**Quoted passage**:
It was extremely surprising to the person skilled in the art and not at all expected that it would be possible with the device according to the invention to effect automatic adjustment of the cutting gap of a slicer. The device according to the invention is simple and economic to produce and operate.
According to the invention, the device for slicing food products comprises an adjusting means with which the cutting gap may be fixed. For this purpose, the adjusting means is brought into a given position and then the blade is displaced axially until it comes into contact with the adjusting means or until a given distance exists between the adjusting means and the cutting plane of the blade. The distance between the cutting plane and the cutting edge then corresponds to the desired cutting gap.
Preferably, the adjusting means is therefore an adjusting limit stop, towards which the blade moves by axial displacement. As soon as the blade comes into contact with the adjusting limit stop, axial displacement of the blade is terminated.

**Problem details**:
Could you transcribe the passage on adjusting a slicer's cutting gap in full, word for word?

**Information shown**:
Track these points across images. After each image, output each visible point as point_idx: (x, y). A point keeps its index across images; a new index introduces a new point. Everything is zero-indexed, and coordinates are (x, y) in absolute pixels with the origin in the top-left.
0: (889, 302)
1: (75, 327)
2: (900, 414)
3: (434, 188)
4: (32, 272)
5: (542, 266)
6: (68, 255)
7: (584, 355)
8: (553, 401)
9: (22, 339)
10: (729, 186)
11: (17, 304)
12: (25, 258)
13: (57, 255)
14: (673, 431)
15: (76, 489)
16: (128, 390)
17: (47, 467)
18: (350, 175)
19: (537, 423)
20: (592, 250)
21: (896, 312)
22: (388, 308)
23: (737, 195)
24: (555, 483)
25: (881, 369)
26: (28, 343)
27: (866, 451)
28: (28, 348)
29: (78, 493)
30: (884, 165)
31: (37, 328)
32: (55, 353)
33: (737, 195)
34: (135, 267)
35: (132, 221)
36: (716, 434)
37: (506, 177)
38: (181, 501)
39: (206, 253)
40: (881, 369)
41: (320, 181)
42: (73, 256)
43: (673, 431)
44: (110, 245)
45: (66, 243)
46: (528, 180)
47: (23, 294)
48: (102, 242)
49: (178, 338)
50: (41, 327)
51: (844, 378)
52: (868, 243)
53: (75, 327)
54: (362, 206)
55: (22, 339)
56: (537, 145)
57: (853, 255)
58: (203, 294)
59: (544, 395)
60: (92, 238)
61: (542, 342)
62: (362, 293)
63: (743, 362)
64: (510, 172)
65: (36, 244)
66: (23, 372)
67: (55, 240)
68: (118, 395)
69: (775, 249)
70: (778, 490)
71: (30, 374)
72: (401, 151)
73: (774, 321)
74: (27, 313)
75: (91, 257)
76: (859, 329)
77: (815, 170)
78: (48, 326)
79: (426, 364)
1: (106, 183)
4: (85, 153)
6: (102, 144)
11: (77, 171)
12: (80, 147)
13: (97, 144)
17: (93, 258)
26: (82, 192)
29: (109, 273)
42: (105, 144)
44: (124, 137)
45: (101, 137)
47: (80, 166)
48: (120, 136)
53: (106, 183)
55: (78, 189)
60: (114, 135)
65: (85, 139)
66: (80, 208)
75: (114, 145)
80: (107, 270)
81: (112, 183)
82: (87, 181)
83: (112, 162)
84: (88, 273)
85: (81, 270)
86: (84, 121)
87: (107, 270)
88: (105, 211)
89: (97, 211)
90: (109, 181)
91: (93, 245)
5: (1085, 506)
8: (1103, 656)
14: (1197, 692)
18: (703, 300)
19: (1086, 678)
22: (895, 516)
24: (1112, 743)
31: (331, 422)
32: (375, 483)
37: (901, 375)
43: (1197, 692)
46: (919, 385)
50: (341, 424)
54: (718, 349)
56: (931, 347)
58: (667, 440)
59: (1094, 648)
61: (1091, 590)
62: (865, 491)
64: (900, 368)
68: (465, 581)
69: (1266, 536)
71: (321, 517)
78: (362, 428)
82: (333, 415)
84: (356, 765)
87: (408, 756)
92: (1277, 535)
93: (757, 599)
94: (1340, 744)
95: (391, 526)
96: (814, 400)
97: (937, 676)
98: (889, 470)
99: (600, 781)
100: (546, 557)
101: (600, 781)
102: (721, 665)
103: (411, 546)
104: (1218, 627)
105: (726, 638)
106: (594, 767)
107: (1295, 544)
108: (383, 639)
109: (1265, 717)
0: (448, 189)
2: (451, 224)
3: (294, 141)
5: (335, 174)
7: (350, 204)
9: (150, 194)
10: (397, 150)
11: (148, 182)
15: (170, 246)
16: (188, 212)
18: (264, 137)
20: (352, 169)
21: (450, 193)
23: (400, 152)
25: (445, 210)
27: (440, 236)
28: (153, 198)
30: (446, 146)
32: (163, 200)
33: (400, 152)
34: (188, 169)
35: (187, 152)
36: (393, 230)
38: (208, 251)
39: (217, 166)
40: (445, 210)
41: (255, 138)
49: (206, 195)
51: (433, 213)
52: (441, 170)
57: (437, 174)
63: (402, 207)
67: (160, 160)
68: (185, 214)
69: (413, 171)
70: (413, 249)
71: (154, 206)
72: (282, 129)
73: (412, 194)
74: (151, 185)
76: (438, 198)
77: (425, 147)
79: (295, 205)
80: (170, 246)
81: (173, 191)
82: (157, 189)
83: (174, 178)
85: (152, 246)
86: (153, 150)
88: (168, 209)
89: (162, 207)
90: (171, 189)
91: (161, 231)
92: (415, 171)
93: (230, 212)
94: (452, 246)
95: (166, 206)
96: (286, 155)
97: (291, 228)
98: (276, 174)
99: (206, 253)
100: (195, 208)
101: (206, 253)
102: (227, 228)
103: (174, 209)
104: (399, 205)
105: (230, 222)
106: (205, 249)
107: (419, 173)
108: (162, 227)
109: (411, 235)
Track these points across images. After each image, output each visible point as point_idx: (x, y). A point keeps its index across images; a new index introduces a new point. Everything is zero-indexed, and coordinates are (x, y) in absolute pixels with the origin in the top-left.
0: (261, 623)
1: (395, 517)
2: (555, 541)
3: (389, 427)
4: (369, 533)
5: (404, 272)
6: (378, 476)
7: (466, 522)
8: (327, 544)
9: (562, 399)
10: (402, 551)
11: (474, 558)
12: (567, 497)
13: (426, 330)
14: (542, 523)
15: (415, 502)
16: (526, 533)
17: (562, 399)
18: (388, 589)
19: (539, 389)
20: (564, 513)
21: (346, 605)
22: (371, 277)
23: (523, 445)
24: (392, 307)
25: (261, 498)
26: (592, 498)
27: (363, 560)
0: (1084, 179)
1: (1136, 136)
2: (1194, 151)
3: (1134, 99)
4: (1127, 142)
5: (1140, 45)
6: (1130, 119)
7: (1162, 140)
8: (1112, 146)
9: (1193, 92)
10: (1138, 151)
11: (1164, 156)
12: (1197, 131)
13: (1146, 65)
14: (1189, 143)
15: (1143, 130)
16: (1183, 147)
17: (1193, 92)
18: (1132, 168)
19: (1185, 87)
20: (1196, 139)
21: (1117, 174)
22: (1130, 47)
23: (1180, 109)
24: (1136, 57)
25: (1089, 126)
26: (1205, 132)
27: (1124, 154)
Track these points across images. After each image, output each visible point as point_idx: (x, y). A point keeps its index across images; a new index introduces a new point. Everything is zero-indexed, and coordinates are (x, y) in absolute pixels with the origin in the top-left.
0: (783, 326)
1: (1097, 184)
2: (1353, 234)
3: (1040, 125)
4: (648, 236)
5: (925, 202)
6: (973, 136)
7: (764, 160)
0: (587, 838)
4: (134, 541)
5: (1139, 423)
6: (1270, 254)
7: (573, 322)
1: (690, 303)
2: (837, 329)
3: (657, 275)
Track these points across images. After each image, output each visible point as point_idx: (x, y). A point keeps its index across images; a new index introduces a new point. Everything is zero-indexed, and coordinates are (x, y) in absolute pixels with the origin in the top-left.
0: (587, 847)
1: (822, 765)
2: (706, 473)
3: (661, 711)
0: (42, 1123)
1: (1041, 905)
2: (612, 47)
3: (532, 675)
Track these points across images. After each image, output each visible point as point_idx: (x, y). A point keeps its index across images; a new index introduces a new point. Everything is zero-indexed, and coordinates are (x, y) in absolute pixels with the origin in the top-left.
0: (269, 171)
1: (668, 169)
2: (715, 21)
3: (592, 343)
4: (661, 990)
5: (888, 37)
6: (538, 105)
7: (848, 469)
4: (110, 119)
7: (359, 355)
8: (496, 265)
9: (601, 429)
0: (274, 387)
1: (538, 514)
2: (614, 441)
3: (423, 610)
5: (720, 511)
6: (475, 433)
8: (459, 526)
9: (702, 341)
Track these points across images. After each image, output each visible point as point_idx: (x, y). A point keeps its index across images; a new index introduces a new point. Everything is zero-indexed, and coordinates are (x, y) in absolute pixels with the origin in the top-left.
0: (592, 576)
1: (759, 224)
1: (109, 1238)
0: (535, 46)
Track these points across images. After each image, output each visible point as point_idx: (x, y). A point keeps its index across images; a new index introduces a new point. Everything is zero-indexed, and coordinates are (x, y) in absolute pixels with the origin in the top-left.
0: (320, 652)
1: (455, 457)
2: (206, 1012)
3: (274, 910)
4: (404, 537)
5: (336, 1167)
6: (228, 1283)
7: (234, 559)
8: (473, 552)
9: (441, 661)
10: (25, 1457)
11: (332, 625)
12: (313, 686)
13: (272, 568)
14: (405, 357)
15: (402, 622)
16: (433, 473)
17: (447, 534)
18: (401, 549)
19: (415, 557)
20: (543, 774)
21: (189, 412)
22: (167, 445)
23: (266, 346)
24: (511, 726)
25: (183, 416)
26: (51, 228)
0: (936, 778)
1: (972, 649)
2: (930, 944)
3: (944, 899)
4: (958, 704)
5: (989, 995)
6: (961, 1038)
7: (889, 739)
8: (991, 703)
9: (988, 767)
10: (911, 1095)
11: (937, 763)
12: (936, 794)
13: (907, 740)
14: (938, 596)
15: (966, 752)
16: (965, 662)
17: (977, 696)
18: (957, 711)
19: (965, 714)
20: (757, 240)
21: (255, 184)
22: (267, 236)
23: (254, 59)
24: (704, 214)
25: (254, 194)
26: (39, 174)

**Output of the task**:
It was extremely surprising to the person skilled in the art and not at all expected that it would be possible with the device according to the invention to effect automatic adjustment of the cutting gap of a slicer. The device according to the invention is simple and economic to produce and operate.
According to the invention, the device for slicing food products comprises an adjusting means with which the cutting gap may be fixed. For this purpose, the adjusting means is brought into a given position and then the blade is displaced axially until it comes into contact with the adjusting means or until a given distance exists between the adjusting means and the cutting plane of the blade. The distance between the cutting plane and the cutting edge then corresponds to the desired cutting gap.
Preferably, the adjusting means is therefore an adjusting limit stop, towards which the blade moves by axial displacement. As soon as the blade comes into contact with the adjusting limit stop, axial displacement of the blade is terminated.